The elevator dropped at least fifteen feet, and then stopped with a sickening thump, sending them all sprawling and splashing hot coffee all over them. Before they could manage to stand up, it dropped again, and stopped; and then again. They had no choice but to crouch on the floor on their hands and knees while the elevator took them down and down in a series of staccato jolts — sometimes six inches and sometimes as much as twenty feet. By the time they were down to the ninth floor, they had stopped shouting and moaning and crying for help. They simply knelt on the floor, grim-faced, each of them silently praying that the elevator would reach ground level without dropping too fast.

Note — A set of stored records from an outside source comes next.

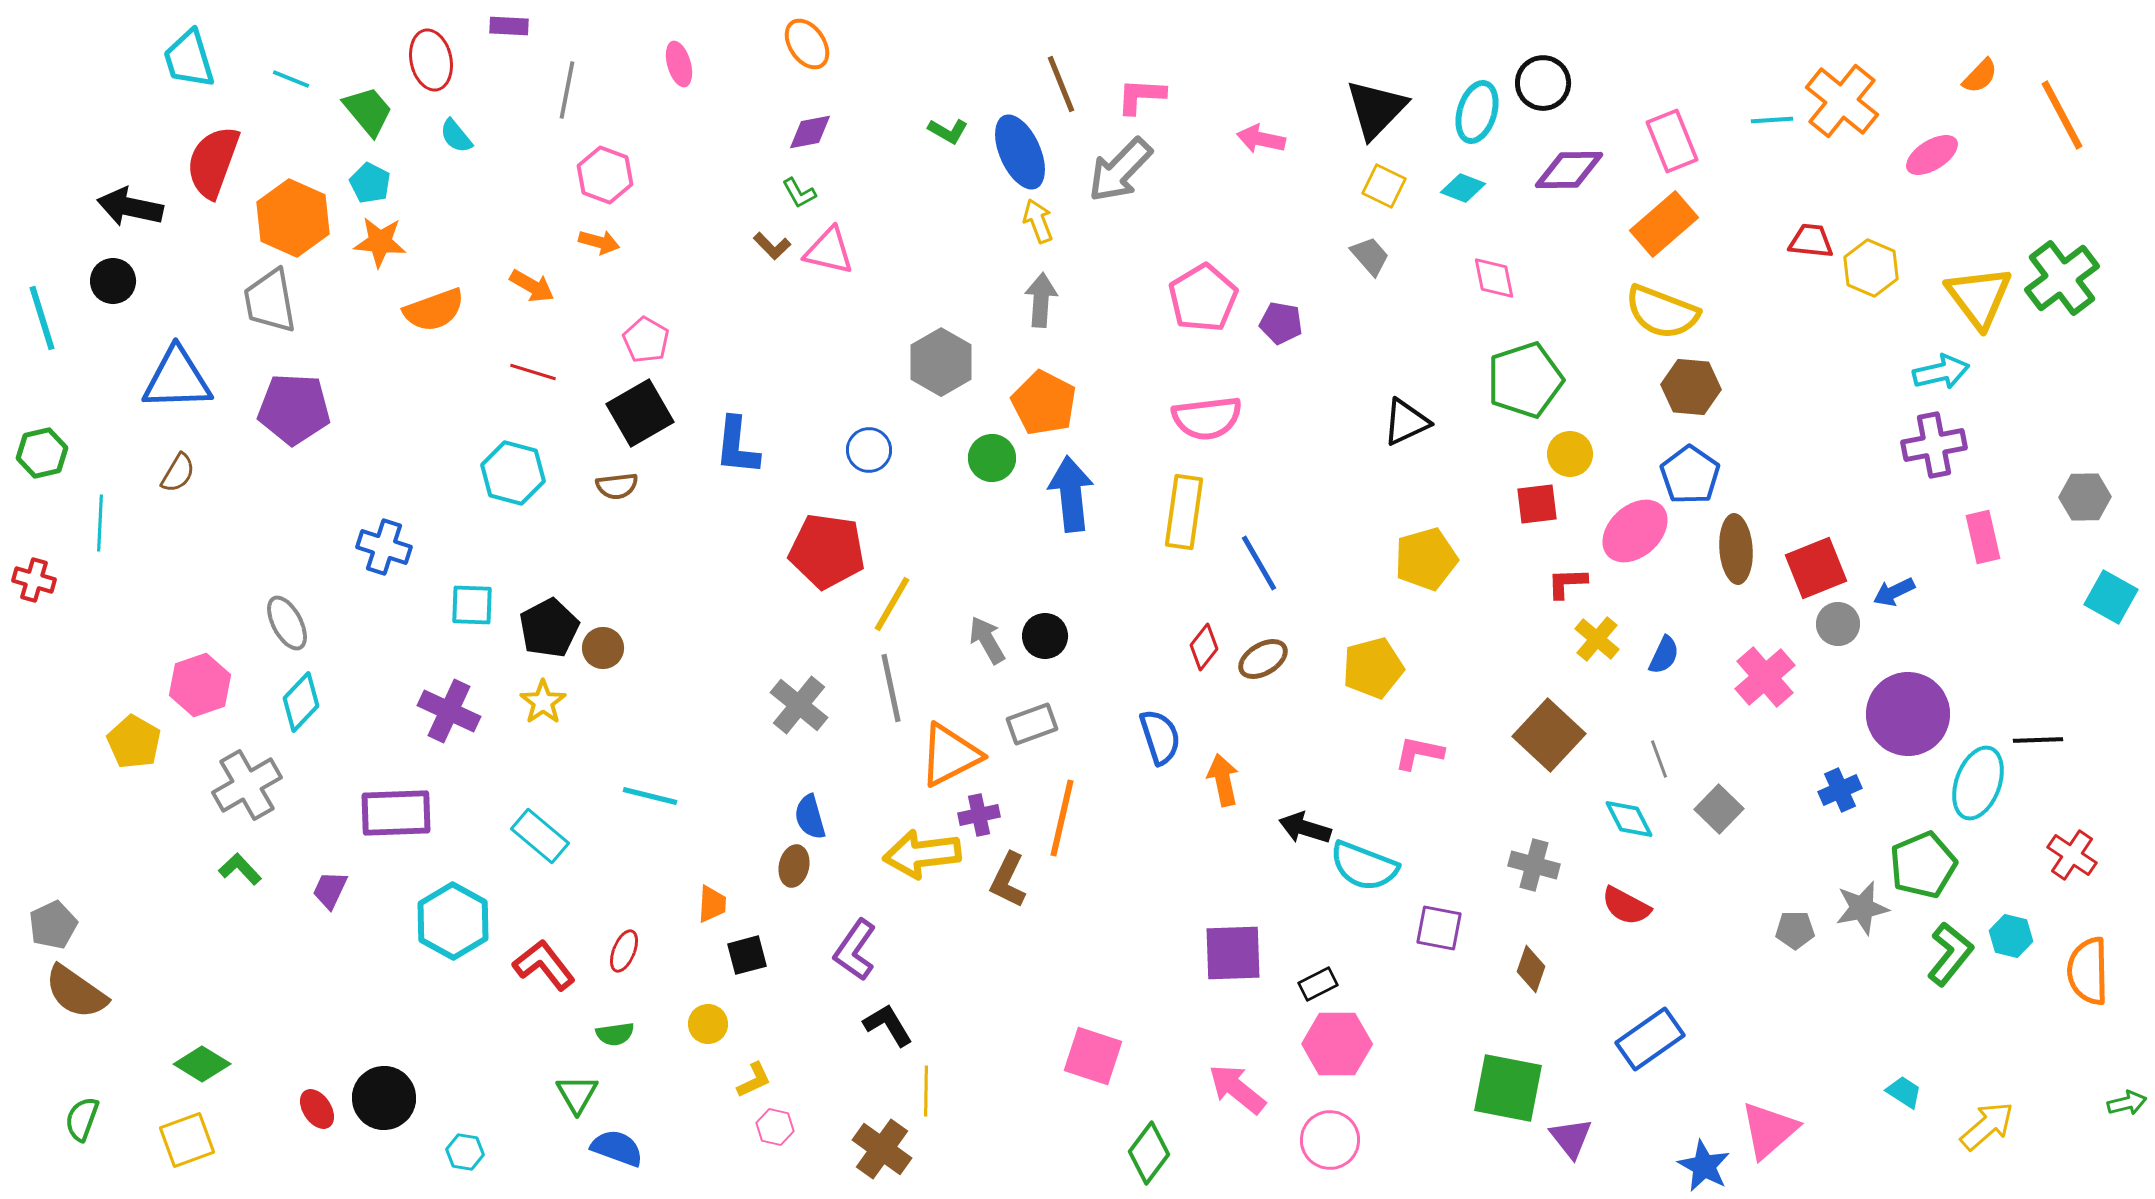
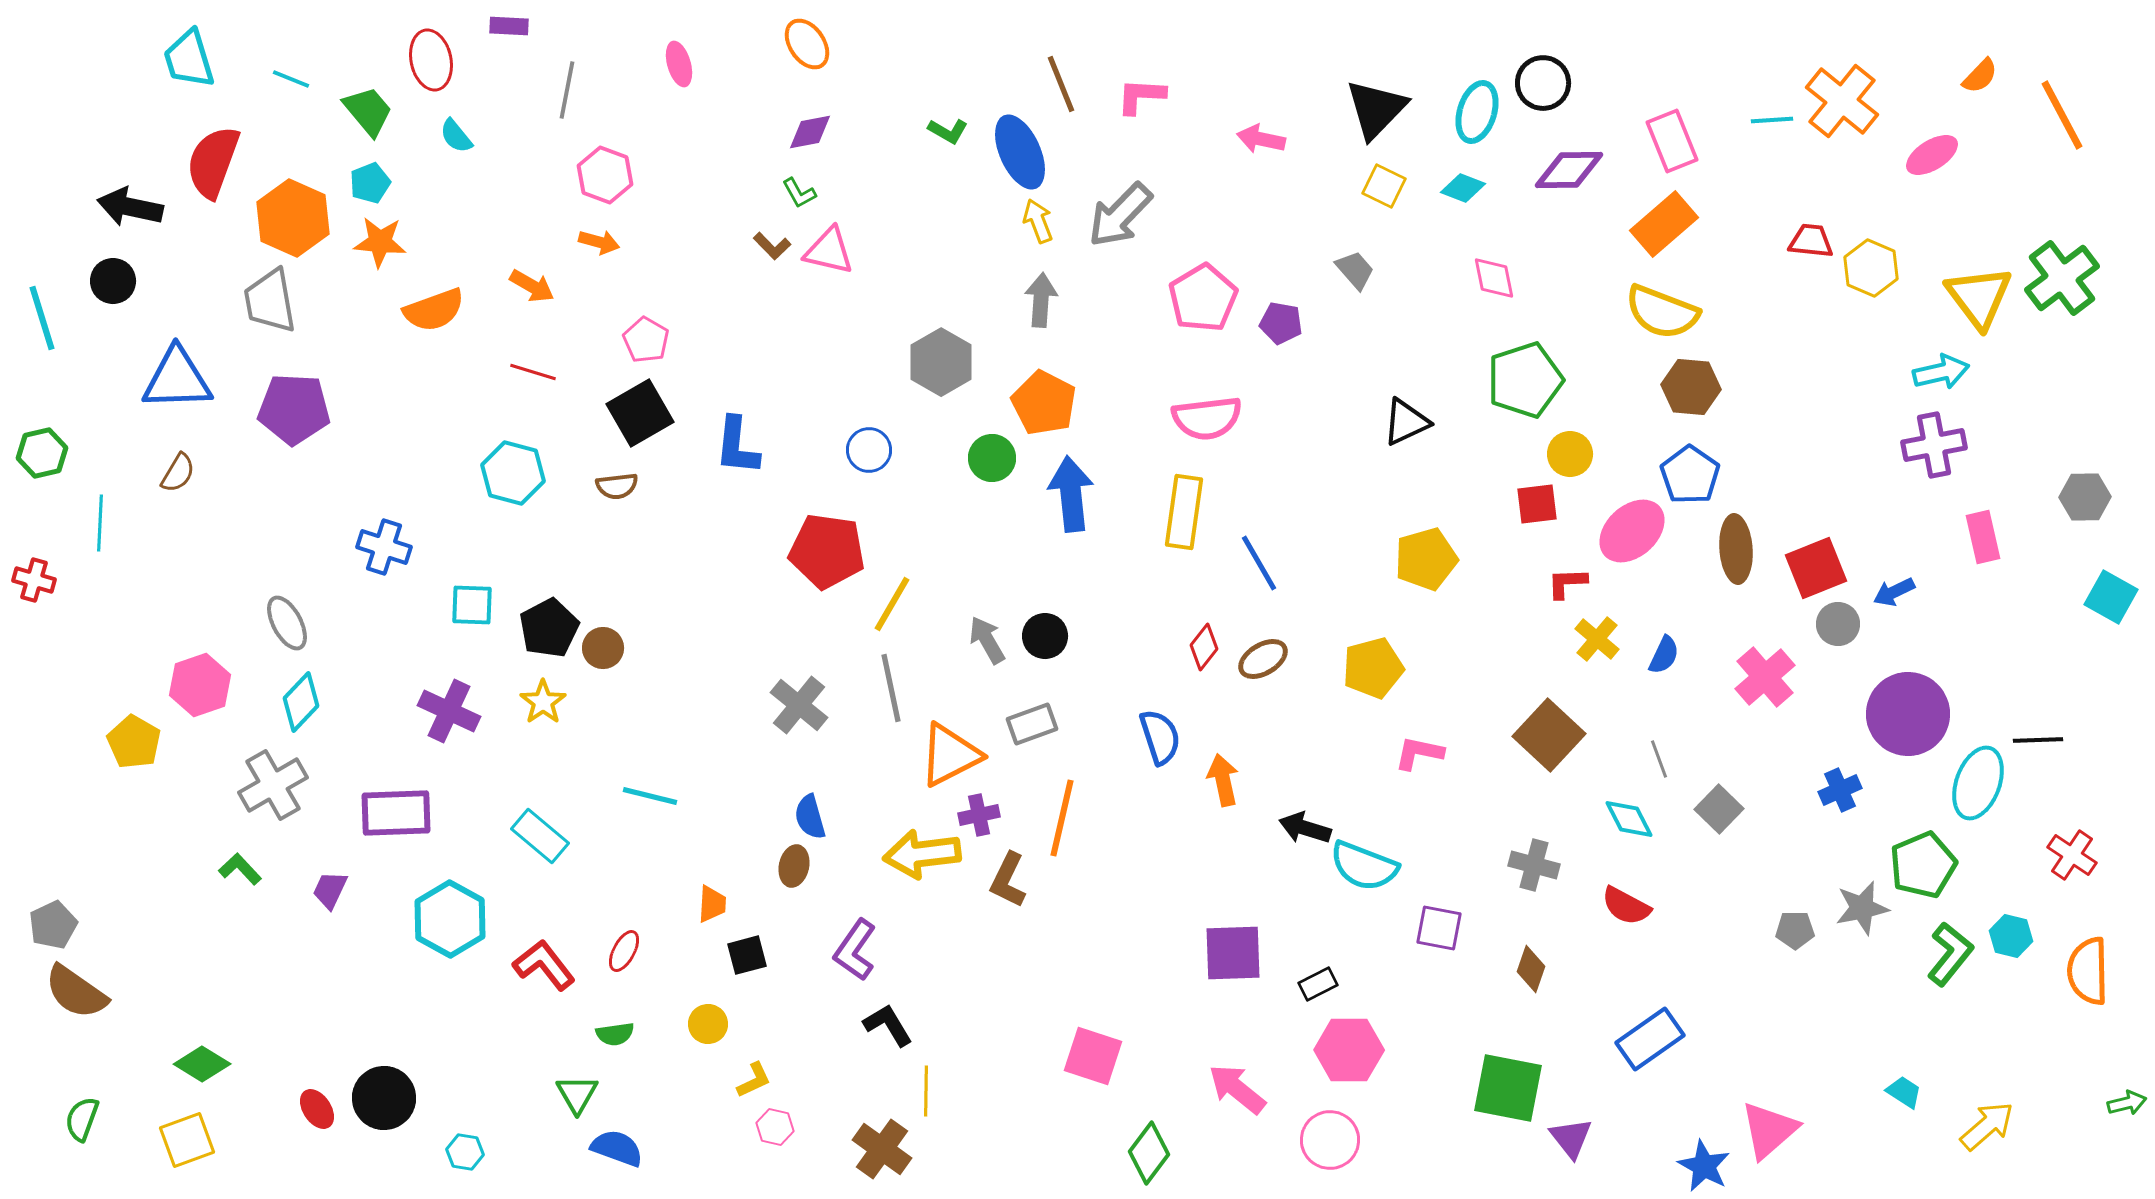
gray arrow at (1120, 170): moved 45 px down
cyan pentagon at (370, 183): rotated 24 degrees clockwise
gray trapezoid at (1370, 256): moved 15 px left, 14 px down
pink ellipse at (1635, 531): moved 3 px left
gray cross at (247, 785): moved 26 px right
cyan hexagon at (453, 921): moved 3 px left, 2 px up
red ellipse at (624, 951): rotated 6 degrees clockwise
pink hexagon at (1337, 1044): moved 12 px right, 6 px down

They passed eight — seven — six — five. Just past five, they dropped over thirty feet, all the way down to the third story, and when the elevator came bang! to a halt, Chrissie was flung against one of the junior executives and knocked her forehead against his teeth. Blood ran into her eyes, so that she could hardly see.
The elevator fell past three — two — one, but as it did so it slowed down to a shuddering crawl. When it reached basement level it was sinking so gradually that they hardly felt it come to a standstill.
“We’ve stopped,” said the black man. “Thank God, we’ve stopped.”
They clambered to their feet. One of the junior executives pressed the button for the doors to open, but they stayed firmly closed.
“Now we should shout,” said the black man. “They must be able to hear us down here.”
“Help!” shrilled out one of the secretaries. “Help, let us out of here!”
But then, quite unexpectedly, the doors slid open. There was a split-second hesitation, and then a figure in red rushed into the elevator with two butcher knives in his upraised hands, chopping and stabbing at them in a frenzy. They staggered back, screaming, tumbling over each other in confusion. But the figure kept on stabbing and hacking until blood was flying everywhere, like a dark red rainstorm.